En Israel intentan aumentar las exportaciones y la calidad para competir con ejemplares
franceses y chilenos
En la religión judía, la más antigua de todas las existentes,
se dictan las normas para la elaboración de productos alimenticios, a los
que se denomina kosher, cuya traducción es correcto, apto o puro .
Un vino kosher es el que se ha elaborado bajo la supervisión de un religioso
especializado en el tema, que controla toda su producción, desde la molienda
de las uvas, hasta el envasado final. Este control garantiza la no utilización
de productos prohibidos y asegura que la calidad estará dentro de las normas
religiosas que rigen el consumo de los judíos.
Lo prohibido. En la elaboración del vino no se acepta el clarificado mediante
el uso de gelatina de origen animal y en su lugar se utiliza el filtrado mecánico.
El uso del caseinato de sodio para acidificar tampoco es kosher y en su lugar
se emplea una selección de uvas menos maduras. Tampoco se permite el uso
de levaduras seleccionadas y la fermentación debe conducirse a través
de las que traen las uvas desde el viñedo, sin que exista ningún
tipo de agregado.
Se elabora en muchas regiones vitícolas del mundo, pero hasta ahora
con una marcada identificación con los vinos sacramentales dulces, lo
que los alejaba del consumo regular y concentraba su uso a las festividades
y celebraciones judías.

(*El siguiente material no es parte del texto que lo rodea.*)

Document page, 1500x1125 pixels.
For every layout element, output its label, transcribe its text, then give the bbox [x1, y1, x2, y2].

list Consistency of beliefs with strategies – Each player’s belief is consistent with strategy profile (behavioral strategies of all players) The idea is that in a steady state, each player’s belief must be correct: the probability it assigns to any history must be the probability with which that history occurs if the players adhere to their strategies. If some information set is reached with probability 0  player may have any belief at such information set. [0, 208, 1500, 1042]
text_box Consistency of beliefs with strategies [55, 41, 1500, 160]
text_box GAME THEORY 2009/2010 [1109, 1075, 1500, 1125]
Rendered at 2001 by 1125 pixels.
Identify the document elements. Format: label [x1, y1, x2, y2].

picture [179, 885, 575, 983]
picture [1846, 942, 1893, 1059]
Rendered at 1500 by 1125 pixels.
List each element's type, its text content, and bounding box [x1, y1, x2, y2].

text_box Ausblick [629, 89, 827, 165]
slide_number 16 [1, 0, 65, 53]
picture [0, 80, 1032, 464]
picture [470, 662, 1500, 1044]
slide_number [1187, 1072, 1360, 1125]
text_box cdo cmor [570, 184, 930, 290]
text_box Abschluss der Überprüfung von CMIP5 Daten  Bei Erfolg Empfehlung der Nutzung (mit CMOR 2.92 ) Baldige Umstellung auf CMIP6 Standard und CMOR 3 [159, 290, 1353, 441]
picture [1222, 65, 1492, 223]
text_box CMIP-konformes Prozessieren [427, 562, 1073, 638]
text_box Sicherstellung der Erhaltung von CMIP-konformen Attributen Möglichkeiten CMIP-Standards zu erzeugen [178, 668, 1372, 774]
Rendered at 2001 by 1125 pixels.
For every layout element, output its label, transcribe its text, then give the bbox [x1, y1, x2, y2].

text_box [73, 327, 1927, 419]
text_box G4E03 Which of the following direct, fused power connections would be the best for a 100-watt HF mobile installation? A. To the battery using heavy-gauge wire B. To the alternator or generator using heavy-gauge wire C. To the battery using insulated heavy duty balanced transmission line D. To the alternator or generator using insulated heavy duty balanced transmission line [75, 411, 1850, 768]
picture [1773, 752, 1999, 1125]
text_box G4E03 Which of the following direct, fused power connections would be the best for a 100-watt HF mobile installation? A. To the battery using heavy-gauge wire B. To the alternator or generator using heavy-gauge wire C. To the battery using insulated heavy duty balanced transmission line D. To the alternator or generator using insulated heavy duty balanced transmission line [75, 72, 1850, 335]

Por ejemplo en Argentina, la bodega Darom Sur
líder de este mercado específico elaboró
desde siempre, un tinto semi seco con un bajo grado de alcohol (8,5%), muy utilizado
para Roshashana o Yom Kipur. Hoy en cambio ya presenta una línea Premium,
que define como vinos varietales con gran estilo, destinada al segmento más
conocedor y con una calidad similar a los elaborados por el resto de las bodegas
argentinas.
Israelíes al ataque. En Israel las bodegas tratan de aumentar sus exportaciones
con el apoyo del gobierno, que acaba de anunciar medidas que incluyen financiar
una campaña de publicidad y marketing, que apunta a alcanzar, antes de
tres años, la meta de US$ 15 millones en exportación.
Victor Schoenfield, director técnico de la bodega Golan Heights Winery,
declaraba a la agencia Reuters: Queremos que los vinos israelíes
se coloquen junto a los de Chile, Argentina y Australia en las estanterías
de las tiendas de licores estadounidenses, no en la parte de atrás, cerca
de los servicios . Golan Heights posee una filial en Nueva York que se
ocupa de la importación y dentro de Israel posee su propio sistema de
distribución.
Por su parte Domaine du Castel, con una concepción muy europea del negocio
presentó su Castel Grand Vin a varios concursos internacionales y ya
ganó distintas medallas. Sus viñedos y su bodega se encuentran
en las Montañas Judías, zona vitivinícola desde épocas
de griegos y romanos. Ahora aspira a que sus vinos tengan un lugar en Estados
Unidos, cerca de los franceses, españoles e italianos.
En Uruguay, la bodega Bruzzone & Sciutto, ubicada en Punta de Rieles, se
ha especializado en su producción y los elabora tanto en su versión
rosada, como en un tinto que concita más aceptación y ambos se
elaboran respetando al máximo los preceptos que indica la religión
judía.
En España, la bodega Ramón Bilbao de Haro asumió en 2001
el reto de elaborar un vino de Rioja apto para el consumo de los observantes
judíos. Para ello se emplea un proceso de extremo rigor que abarca desde
la cosecha de las uvas, una limpieza extrema de las instalaciones e incluye
una vez concluida la fermentación, el sellado de los depósitos
delante del rabino, para evitar la mezcla con el resto de los vinos.
Estas medidas incluyen una observancia estricta de la fiesta del Sabat, en
la que se paraliza toda la intervención del hombre y sólo actúan
los mecanismos automáticos, para la conservación del vino.